## Aufgaben
1. Erklären Sie anhand des Textes über den Workshop in Peru, wie die Internationale Klimaschutzinitiative und die GIZ mit dieser Veranstaltung verbunden waren.
2. Schreiben Sie den Text über den Workshop zu Versicherungen und Klimawandel im Anschluss an seinen letzten Satz weiter.

19.09.2013

Expertenaustausch zur Entwicklung der Versicherungsmärkte im Zusammenhang mit Klimaereignissen

Menschengruppe aus Vogelperspektive

Quelle: GIZ/Peru

Vom 16. bis 18. Juli 2013 kamen in Peru über 180 Experten zum Thema Versicherungen und Klimawandel aus 14 Ländern, darunter neun lateinamerikanische Staaten, zu einem Workshop zusammen. Den Workshop "Entwicklung der Versicherungsmärkte im Zusammenhang mit Klimaereignissen" hatte das von der Internationalen Klimaschutzinitiative (IKI) geförderte Projekt "Versicherungen für Kleinagrarkredite zur Anpassung an den Klimawandel" organisiert, das die Deutsche Gesellschaft für Internationale Zusammenarbeit (GIZ) in Peru umsetzt. Vertreten waren staatliche Behörden auf nationaler und subnationaler Ebene, Regulierungsbehörden, Versicherer und Rückversicherer, Finanzinstitutionen, Forschungseinrichtungen und Organisationen der Entwicklungszusammenarbeit.

## Gespeicherte Einträge
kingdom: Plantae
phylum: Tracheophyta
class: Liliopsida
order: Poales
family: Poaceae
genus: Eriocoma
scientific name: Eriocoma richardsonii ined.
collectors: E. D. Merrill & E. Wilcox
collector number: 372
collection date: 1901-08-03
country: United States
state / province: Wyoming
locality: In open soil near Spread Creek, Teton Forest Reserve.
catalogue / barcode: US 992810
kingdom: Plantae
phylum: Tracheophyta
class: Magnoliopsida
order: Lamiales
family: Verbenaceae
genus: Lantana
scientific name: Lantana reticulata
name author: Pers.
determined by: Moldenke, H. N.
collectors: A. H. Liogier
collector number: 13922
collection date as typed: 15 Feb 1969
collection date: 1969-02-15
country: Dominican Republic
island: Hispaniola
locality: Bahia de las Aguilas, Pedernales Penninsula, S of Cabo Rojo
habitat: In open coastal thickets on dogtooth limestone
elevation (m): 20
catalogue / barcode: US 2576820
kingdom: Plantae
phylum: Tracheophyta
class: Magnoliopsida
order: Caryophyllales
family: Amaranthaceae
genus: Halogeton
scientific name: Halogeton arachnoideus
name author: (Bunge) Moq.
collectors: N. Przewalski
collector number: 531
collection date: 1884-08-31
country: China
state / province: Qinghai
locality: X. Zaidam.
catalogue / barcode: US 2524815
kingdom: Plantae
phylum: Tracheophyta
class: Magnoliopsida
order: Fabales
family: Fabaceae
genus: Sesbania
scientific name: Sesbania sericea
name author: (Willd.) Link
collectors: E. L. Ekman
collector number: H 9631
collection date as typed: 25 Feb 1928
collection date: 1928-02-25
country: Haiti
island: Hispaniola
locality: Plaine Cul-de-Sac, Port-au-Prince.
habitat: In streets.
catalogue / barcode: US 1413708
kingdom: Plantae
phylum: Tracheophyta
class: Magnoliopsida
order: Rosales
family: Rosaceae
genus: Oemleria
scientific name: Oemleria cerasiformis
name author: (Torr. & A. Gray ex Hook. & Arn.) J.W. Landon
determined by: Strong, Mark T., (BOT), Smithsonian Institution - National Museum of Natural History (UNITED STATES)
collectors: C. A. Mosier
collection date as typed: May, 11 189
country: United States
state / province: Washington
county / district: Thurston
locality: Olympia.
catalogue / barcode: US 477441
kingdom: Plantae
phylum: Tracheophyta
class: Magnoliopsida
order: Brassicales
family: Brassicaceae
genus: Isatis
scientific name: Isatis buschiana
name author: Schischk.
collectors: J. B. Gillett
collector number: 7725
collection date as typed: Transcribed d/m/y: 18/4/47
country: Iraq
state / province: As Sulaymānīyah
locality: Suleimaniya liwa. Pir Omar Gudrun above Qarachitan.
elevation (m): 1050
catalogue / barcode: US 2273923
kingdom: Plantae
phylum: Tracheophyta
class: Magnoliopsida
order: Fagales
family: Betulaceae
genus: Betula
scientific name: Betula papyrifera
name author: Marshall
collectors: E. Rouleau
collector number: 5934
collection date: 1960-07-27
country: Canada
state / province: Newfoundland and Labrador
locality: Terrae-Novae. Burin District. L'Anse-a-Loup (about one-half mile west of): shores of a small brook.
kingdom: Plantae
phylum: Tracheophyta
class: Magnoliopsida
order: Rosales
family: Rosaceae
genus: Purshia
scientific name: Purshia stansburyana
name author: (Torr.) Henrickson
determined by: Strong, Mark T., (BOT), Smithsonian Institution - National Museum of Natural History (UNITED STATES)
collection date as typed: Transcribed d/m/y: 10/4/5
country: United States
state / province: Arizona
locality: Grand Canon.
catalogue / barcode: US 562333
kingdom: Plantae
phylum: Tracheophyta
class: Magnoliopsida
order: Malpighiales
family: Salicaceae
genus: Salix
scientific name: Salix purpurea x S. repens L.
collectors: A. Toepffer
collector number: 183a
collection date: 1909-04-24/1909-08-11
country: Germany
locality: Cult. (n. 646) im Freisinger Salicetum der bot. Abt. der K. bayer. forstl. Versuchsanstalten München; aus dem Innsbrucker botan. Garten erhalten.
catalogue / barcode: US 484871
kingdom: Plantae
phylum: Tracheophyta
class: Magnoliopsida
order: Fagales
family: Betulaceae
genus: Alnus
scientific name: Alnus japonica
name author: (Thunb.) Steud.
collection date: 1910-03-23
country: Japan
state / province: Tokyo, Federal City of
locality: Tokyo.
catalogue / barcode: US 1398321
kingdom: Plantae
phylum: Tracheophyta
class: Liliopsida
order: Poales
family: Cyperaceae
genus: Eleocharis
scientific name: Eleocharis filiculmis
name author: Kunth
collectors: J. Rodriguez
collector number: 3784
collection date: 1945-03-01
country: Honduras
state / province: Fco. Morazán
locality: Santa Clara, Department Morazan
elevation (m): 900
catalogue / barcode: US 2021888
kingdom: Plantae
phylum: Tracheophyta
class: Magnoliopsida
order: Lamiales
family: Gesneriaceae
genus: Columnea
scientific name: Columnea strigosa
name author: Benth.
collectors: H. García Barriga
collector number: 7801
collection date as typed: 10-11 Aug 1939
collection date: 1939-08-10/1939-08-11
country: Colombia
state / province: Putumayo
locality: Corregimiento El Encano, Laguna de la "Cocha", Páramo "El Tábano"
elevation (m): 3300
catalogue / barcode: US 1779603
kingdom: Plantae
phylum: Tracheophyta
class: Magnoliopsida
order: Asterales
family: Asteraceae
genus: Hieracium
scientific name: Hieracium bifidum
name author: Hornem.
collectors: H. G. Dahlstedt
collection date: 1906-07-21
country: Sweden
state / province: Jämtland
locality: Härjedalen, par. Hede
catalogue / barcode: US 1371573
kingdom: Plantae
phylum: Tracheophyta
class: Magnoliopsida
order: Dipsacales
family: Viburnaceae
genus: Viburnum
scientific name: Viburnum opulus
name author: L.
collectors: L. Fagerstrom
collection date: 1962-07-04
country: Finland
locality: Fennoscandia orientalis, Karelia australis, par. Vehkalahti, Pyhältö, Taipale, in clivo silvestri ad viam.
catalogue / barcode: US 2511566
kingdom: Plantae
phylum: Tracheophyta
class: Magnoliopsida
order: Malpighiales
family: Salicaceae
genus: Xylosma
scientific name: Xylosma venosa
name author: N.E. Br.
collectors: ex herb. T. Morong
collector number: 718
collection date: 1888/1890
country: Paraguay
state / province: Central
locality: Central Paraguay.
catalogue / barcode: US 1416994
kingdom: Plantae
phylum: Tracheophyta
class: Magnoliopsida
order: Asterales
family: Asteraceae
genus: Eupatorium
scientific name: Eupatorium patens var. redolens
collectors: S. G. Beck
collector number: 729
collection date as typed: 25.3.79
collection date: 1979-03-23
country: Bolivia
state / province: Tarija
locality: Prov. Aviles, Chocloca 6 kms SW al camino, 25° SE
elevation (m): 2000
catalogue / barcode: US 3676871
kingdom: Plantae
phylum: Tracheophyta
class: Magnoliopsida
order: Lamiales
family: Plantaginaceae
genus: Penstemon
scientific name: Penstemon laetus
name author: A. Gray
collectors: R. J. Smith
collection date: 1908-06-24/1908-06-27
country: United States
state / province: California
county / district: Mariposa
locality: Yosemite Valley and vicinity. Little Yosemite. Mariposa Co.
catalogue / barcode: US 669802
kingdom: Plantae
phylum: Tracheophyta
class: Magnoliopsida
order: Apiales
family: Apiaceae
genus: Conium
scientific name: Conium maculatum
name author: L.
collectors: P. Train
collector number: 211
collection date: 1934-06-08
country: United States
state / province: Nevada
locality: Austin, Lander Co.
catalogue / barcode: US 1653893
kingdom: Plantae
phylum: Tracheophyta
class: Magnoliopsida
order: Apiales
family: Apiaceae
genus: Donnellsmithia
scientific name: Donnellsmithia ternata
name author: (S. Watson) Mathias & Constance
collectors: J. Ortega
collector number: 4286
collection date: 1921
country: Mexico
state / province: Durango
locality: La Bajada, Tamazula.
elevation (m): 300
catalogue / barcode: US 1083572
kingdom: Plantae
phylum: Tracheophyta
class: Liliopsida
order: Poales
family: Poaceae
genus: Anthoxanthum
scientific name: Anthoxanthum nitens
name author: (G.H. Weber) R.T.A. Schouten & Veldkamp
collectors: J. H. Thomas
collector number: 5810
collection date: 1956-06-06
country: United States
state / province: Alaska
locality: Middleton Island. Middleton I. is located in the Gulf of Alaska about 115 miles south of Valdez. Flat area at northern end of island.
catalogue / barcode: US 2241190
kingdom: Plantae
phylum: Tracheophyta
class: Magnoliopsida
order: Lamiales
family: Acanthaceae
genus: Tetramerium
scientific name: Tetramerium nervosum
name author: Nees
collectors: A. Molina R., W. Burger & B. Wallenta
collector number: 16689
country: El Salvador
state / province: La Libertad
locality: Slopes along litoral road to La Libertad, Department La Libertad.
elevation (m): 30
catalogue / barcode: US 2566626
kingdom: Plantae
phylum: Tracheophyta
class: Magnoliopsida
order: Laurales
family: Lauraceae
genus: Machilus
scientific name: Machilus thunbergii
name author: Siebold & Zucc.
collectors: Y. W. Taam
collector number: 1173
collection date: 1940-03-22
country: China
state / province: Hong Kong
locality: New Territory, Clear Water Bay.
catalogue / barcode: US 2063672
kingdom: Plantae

## Lösungen
1. Organisiert wurde der Workshop vom Projekt "Versicherungen für Kleinagrarkredite zur Anpassung an den Klimawandel". Dieses Projekt wird von der Internationalen Klimaschutzinitiative (IKI) gefördert und von der GIZ in Peru umgesetzt.

2.
Während des dreitägigen Workshops diskutierten die Teilnehmerinnen und Teilnehmer verschiedene Ansätze für die dynamische Entwicklung von Versicherungsmärkten im Kontext des Klimawandels in Lateinamerika. Dabei erarbeiteten sie Strategien und Leitlinien für den öffentlichen und privaten Sektor und erörterten, welche Rollen die jeweiligen Partner einnehmen müssen. Unter den Teilnehmern waren hochranginge Entscheidungsträger wie der peruanische Minister für Landwirtschaft und Bewässerung, Milton Von Hesse. In seiner Eröffnungsrede machte er deutlich, dass Katastrophenrisikomanagement und Strategien zum Risikotransfer Teil der sektoralen Politik sein muss. Neben zahlreichen fachliche Vorträgen speisten Vertreterinnen und Vertreter der durch die IKI geförderten Versicherungs-Projekte aus Ghana und der Karibik, sowie der Frankfurt School und den Vereinten Nationen internationale Projekterfahrungen ein.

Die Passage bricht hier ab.